What leaders choose to prioritise inevitably shapes how AI is used. Where billable hours dominate, speed and throughput are likely to become the primary focus. Where client feedback is prioritised, accuracy, quality, and client care take precedence. And where revenue growth leads, AI is more likely to be directed towards innovation, new services, and upsell opportunities.

For firms prioritising quality and client trust, AI tools grounded in authoritative legal content such as Lexis+ AI can help reinforce those priorities in day-to-day work.

For junior lawyers, these priorities act as powerful cues. They influence not only how AI is deployed day-to-day, but how much time is spent questioning outputs, verifying sources, and exercising judgment. What gets measured and rewarded quickly becomes what gets optimised.

For clients, these internal signals are increasingly visible. Emma Danks of Taylor Wessing says expectations are evolving as AI opens up new possibilities.

“Clients will look to firms that can anticipate emerging needs rather than simply deliver efficiently. The future lies in outcome-focused, technology-enabled legal solutions, and firms that embrace this mindset will lead the market.”

As AI becomes more embedded in legal work, partners play a critical role in setting the standard for responsible use. Patel stresses that speed alone is not the goal.

“AI may accelerate technical competence, but speed does not automatically equal quality. Future partners and leaders will need strong judgment — the ability to assess whether an AI-generated output is accurate, appropriate, and aligned with the client’s needs.”

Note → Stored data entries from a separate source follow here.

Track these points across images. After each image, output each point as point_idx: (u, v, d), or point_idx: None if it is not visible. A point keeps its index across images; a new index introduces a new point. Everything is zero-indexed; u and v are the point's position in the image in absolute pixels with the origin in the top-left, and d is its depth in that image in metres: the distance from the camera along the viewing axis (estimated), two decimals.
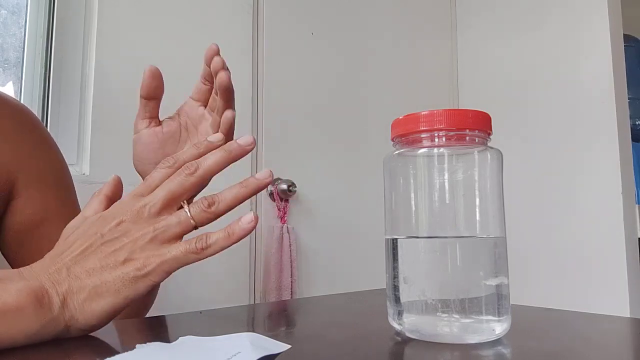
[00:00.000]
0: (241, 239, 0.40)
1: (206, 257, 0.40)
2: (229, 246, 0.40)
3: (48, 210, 0.64)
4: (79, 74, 1.16)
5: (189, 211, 0.40)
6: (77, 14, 1.17)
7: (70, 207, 0.67)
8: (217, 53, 0.59)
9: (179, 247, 0.39)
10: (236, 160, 0.44)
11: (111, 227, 0.40)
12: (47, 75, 1.14)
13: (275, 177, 1.38)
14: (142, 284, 0.38)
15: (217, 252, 0.40)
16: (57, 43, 1.14)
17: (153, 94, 0.62)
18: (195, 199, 0.45)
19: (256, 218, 0.40)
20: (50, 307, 0.36)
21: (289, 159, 1.42)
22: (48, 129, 1.12)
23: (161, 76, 0.62)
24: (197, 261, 0.40)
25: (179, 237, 0.40)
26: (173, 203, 0.41)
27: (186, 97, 1.30)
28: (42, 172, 0.65)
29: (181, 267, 0.40)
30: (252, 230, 0.41)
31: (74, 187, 0.71)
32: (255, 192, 0.43)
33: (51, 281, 0.37)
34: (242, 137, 0.44)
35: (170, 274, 0.39)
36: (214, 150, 0.43)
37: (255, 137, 1.37)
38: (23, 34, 1.14)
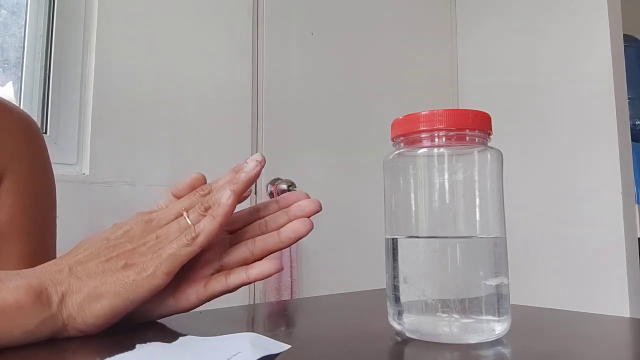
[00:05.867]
0: (226, 216, 0.41)
1: (201, 246, 0.40)
2: (218, 228, 0.40)
3: (10, 224, 0.60)
4: (79, 74, 1.16)
5: (188, 217, 0.41)
6: (77, 14, 1.17)
7: (36, 238, 0.62)
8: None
9: (171, 245, 0.40)
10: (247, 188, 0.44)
11: (119, 234, 0.41)
12: (47, 75, 1.14)
13: (275, 177, 1.38)
14: (142, 287, 0.39)
15: (209, 238, 0.40)
16: (57, 43, 1.14)
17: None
18: None
19: (233, 193, 0.41)
20: (49, 304, 0.36)
21: (289, 159, 1.42)
22: (48, 129, 1.12)
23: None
24: (193, 254, 0.40)
25: None
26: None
27: (186, 97, 1.30)
28: (24, 183, 0.62)
29: (180, 264, 0.40)
30: (233, 205, 0.41)
31: (53, 222, 0.66)
32: (248, 185, 0.43)
33: (51, 280, 0.38)
34: (247, 164, 0.44)
35: (171, 274, 0.40)
36: (225, 185, 0.43)
37: (256, 137, 1.38)
38: (23, 34, 1.14)
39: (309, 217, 0.44)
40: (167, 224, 0.42)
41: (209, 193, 0.43)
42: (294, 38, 1.48)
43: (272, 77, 1.42)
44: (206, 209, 0.42)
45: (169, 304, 0.42)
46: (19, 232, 0.61)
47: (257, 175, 0.43)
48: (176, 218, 0.42)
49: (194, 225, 0.41)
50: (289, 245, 0.44)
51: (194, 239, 0.40)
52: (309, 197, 0.45)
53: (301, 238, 0.43)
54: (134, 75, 1.20)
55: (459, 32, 1.86)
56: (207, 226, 0.40)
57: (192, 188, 0.45)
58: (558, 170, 1.54)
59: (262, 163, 0.44)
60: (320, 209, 0.44)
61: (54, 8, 1.14)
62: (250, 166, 0.43)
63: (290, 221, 0.44)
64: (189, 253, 0.40)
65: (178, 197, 0.46)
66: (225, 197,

At Taylor Wessing, leaders are already seeing the impact of these choices.

“We are also seeing a clearer divide between those who embrace AI-enhanced workflows and those who do not. This is influencing conversations about performance, compensation, and career progression. We are beginning to value judgment, client leadership, creativity, and innovation more than purely technical output.”

Good use of AI means using it to accelerate the mechanics, such as drafting, research and automated analysis, while keeping people firmly in charge of purpose, nuance, and direction, says Donnelly, who formerly was the Director of Legal, Corporate at Skyscanner.

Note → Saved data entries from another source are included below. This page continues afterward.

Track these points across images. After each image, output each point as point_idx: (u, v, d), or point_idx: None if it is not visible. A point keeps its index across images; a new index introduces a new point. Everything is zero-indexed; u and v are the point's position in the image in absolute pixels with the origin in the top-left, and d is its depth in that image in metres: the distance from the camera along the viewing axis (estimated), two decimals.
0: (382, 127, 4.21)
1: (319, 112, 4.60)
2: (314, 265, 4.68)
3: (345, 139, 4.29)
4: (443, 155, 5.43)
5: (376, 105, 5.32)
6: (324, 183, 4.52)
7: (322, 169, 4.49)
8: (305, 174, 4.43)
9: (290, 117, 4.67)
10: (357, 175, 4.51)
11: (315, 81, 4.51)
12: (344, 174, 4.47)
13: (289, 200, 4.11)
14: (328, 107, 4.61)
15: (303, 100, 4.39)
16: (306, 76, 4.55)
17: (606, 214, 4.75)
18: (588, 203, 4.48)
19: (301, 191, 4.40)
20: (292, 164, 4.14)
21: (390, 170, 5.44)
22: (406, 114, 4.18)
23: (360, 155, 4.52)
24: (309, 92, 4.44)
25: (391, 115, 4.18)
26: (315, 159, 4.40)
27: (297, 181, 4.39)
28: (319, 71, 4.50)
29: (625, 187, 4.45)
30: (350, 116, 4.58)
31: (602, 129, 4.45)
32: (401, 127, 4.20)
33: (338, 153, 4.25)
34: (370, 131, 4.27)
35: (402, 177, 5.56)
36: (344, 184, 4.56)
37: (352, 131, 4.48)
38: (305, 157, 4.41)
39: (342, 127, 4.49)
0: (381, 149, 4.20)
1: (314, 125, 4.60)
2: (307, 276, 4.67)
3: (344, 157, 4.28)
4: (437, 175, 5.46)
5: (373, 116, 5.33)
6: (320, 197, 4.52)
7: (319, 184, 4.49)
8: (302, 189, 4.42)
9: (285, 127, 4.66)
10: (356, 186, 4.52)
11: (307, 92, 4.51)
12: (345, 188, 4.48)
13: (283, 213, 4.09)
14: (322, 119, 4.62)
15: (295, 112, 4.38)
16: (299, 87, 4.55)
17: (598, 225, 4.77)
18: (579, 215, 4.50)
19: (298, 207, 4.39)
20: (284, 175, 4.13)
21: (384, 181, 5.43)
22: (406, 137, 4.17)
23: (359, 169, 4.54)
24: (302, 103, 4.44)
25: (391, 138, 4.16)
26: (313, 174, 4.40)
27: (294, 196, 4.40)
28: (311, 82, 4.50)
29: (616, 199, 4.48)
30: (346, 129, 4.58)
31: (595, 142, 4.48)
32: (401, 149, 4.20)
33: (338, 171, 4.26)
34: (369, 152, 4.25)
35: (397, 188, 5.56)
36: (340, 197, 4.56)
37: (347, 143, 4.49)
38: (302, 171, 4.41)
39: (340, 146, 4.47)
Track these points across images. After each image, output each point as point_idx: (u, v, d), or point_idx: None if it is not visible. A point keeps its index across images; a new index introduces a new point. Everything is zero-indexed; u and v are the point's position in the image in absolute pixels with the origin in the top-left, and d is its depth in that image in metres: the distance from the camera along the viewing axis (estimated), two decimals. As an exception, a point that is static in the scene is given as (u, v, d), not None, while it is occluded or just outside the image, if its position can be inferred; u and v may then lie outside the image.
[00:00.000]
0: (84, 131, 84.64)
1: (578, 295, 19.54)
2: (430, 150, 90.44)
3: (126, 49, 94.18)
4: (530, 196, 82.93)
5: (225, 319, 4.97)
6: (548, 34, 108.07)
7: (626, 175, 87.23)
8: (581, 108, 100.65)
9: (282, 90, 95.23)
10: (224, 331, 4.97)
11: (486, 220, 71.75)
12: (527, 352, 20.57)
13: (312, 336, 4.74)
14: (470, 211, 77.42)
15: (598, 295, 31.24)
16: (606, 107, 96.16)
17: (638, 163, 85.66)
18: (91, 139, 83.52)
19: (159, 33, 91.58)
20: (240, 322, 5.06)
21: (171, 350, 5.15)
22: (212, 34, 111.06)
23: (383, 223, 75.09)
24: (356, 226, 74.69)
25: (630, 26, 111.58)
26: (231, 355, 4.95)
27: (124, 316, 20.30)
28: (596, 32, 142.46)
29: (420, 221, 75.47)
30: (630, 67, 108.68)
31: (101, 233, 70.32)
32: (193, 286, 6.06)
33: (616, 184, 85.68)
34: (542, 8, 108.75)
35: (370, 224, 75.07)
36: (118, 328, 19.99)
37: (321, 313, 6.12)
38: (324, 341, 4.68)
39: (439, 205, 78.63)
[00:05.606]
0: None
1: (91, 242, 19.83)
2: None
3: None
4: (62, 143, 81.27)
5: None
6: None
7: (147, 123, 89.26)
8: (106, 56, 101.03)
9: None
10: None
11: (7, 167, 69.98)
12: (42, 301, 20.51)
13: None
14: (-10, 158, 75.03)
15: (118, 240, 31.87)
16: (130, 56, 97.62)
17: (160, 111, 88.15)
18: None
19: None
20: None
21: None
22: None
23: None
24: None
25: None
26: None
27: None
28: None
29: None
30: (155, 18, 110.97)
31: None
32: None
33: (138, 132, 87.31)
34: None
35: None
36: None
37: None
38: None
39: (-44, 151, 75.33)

"Human judgment will remain essential to ensure the final output is not just accurate, but aligned with business strategy, risk attitude, culture, and commercial needs."

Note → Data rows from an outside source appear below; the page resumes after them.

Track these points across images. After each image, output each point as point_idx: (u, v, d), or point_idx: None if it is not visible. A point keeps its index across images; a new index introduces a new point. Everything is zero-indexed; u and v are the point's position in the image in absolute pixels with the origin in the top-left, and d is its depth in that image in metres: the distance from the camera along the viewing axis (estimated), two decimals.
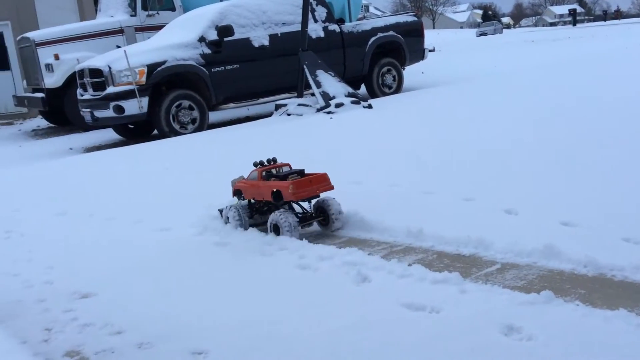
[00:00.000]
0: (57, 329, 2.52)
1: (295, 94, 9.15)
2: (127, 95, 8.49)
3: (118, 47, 10.57)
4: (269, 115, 9.01)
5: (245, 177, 3.60)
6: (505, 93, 8.17)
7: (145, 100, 8.56)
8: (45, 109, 11.77)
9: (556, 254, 2.62)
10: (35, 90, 11.95)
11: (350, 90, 8.81)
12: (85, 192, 5.29)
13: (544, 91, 7.76)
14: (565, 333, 1.99)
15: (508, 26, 78.46)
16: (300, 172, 3.42)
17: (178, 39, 9.10)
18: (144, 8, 11.83)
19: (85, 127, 10.78)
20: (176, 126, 8.80)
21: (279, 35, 9.62)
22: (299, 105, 8.63)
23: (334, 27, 10.23)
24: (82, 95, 9.28)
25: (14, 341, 2.44)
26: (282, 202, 3.34)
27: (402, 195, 3.83)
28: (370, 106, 8.37)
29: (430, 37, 23.35)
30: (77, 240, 3.84)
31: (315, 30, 9.88)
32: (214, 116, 9.94)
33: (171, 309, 2.58)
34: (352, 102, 8.37)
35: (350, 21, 12.24)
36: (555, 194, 3.46)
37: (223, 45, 9.10)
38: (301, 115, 8.34)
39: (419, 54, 11.39)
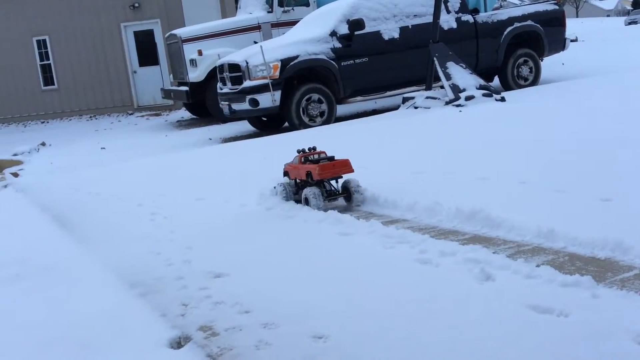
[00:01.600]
0: (193, 305, 2.73)
1: (424, 87, 9.03)
2: (262, 89, 8.88)
3: (255, 42, 11.07)
4: (396, 108, 8.98)
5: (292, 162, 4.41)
6: None
7: (278, 94, 8.90)
8: (189, 102, 12.63)
9: None
10: (180, 84, 12.84)
11: (482, 82, 8.53)
12: (223, 179, 5.63)
13: None
14: None
15: None
16: (330, 158, 4.18)
17: (310, 33, 9.35)
18: (280, 4, 12.26)
19: (223, 119, 11.42)
20: (305, 119, 9.06)
21: (410, 27, 9.54)
22: (427, 98, 8.50)
23: (467, 17, 9.96)
24: (221, 89, 9.85)
25: (155, 314, 2.69)
26: (314, 181, 4.09)
27: (532, 193, 3.67)
28: (503, 99, 8.06)
29: (573, 26, 21.89)
30: (214, 224, 4.11)
31: (448, 21, 9.67)
32: (341, 109, 10.09)
33: (297, 292, 2.69)
34: (484, 95, 8.10)
35: (486, 11, 11.81)
36: None
37: (353, 38, 9.20)
38: (429, 108, 8.23)
39: (559, 44, 10.76)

As AI accelerates legal work, it is leadership priorities — not the technology itself — that will determine whether judgment is strengthened or sidelined.

Closing the mentorship gap

Today’s junior lawyers aren’t learning legal judgment in quite the same way as those who came before them. They’re moving faster, tackling more complex work earlier, and relying on tools that simply didn’t exist a few years ago. AI is a big part of that shift — and it’s up to leaders to make sure judgment keeps pace with speed.

There’s no doubt the benefits are real. Efficiency improves, and junior lawyers are exposed to higher-value work sooner. But judgment, confidence, and critical thinking are still built through experience: testing ideas, checking sources, getting things wrong, and learning why. Those lessons don’t automatically come from faster workflows or better tools.

Closing the mentorship gap means doing more than rolling out AI. It means being clearer about expectations, spending more time coaching people on how to question AI outputs, and being explicit about what “good” legal judgment actually looks like day-to-day.

The teams that get this right won’t treat AI as a shortcut. They’ll treat it as a thinking partner — one that helps people learn faster without skipping the fundamentals. And in the long run, that’s how firms will build lawyers who are not just more productive, but more confident, capable, and trusted too.

Discover how trusted, cited legal AI can support judgment, verification, and confident legal decision-making.

Survey methodology

This survey took place in December of 2025 to January of 2026. It included 873 legal professionals from the UK and Ireland.